# TBI Tweeter Review ....Finally



## Catman (Mar 18, 2008)

First I want to apologize to everyone for my delay in posting this review. I crashed the computer that had the pix (and my sign on) ...I just got it back up yesterday.

As everyone has said, the first thing I noticed was how well they were packaged. I was also impressed with the quality of the tweeter as well as the mounting hardware and options. One thing I would like to see is a flush pivotal mount. I'm not one for 'hey look at me' ...'come steal me' installs. One thing I did not like was the cheap looking screen printing on the tweeters. IMO they either need to have a nice tasteful logo ...or nothing at all. I would recommend that TBI omit the inline caps ...anyone that is using this level of tweeter should know what they are doing and be going active.

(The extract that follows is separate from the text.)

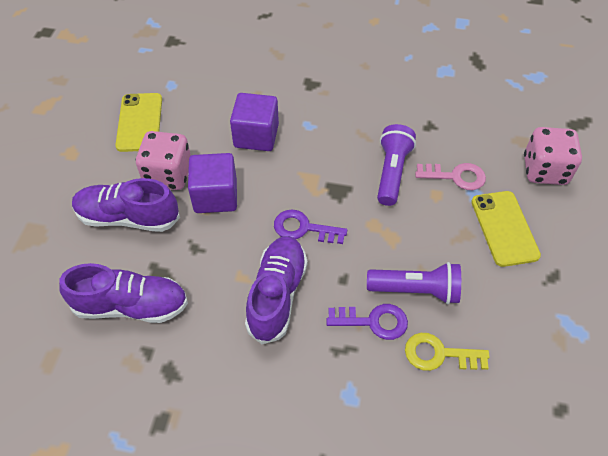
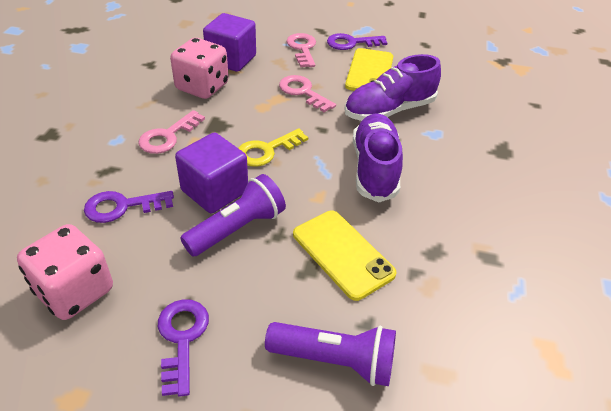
pink key: 1 -> 3
purple key: 2 -> 3
purple shoe: 3 -> 2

I installed these over a month ago and have played with them in several configurations. My findings are that these are as bright as detailed as a metal dome without the harshness ...and smooth as airy as a planar. These are the closest thing I have found to one of my all time favorite tweeters ...the old school Nak SP10. I have done quite a bit of experimenting with x-over points. I have tried everything betwen 1.8K and 6K ...all with a 18db slope. I used an old school Nakamichi EC200H x-over for all of my experimenting. I haven't been happy with the 3K point with any of the mids I used. I found that 1.8K worked best when using larger mids (POLK, FOCAL and Diamond 6-6.5") ...and 6K worked best when using the Peerless 2.5" full range (I ran it down to 200hz @ 18db). These tweeters will bring out the strengths and weaknesses of your equipment. I was able to tell the subtle differences in my old school Nak PA300 amp and my McIntosh MC 4000. I was also able to hear the subtle nuances between the Nak CD700II and the CD45z. Just for 'grins and giggles' I tried them with an old Alphasonik amp ...WOW ...it SUCKS.  

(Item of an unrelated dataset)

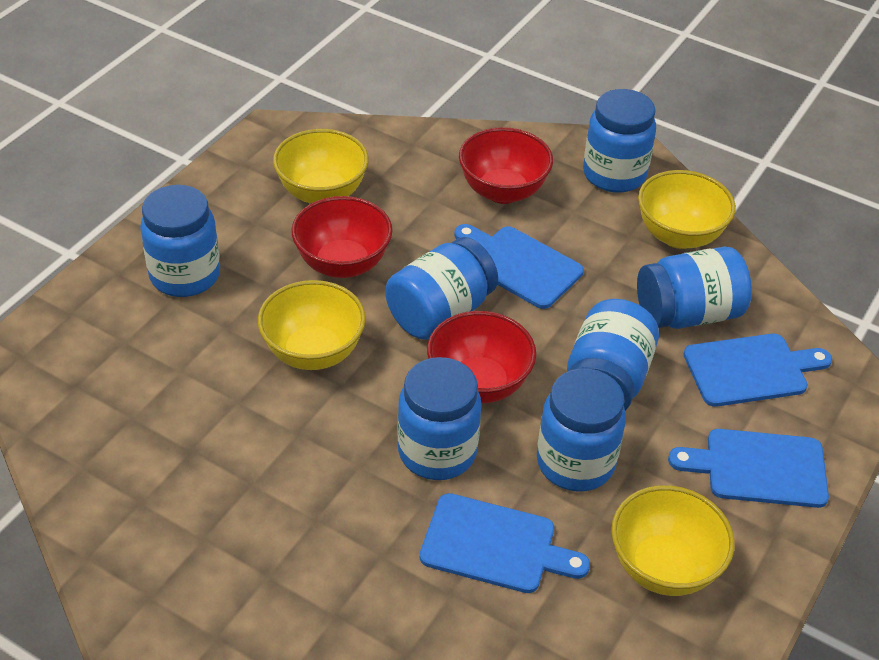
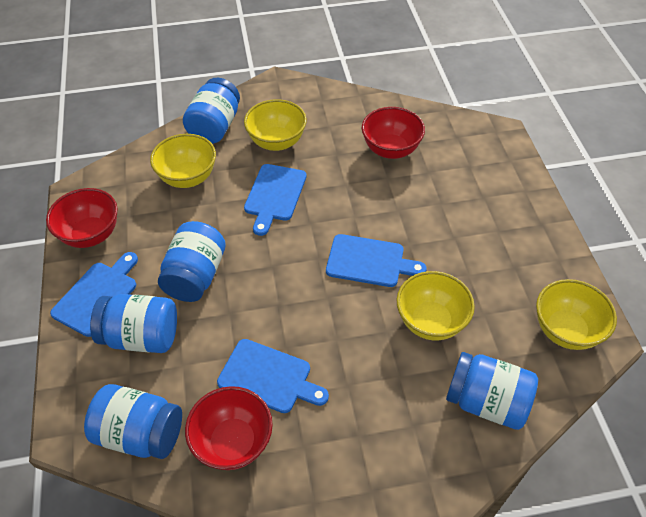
blue jar: 7 -> 5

My biggest complaint would be the price ...at $200 there are other choices. If these price were in the $100 range ...IMO it would be a 'no brainer'. These are a tweeter that does almost everything well ...and nothing wrong. I have heard better tweeters (at a higher price). That is why I say that at the $100 range ...BUY THEM. 

Here are a few pix of them in the stock locations of my BMW 525 wagon. I used a couple of drops of RTV to stick them in place. No one knows they are there.























































thanks again to TBI,

>^..^<


----------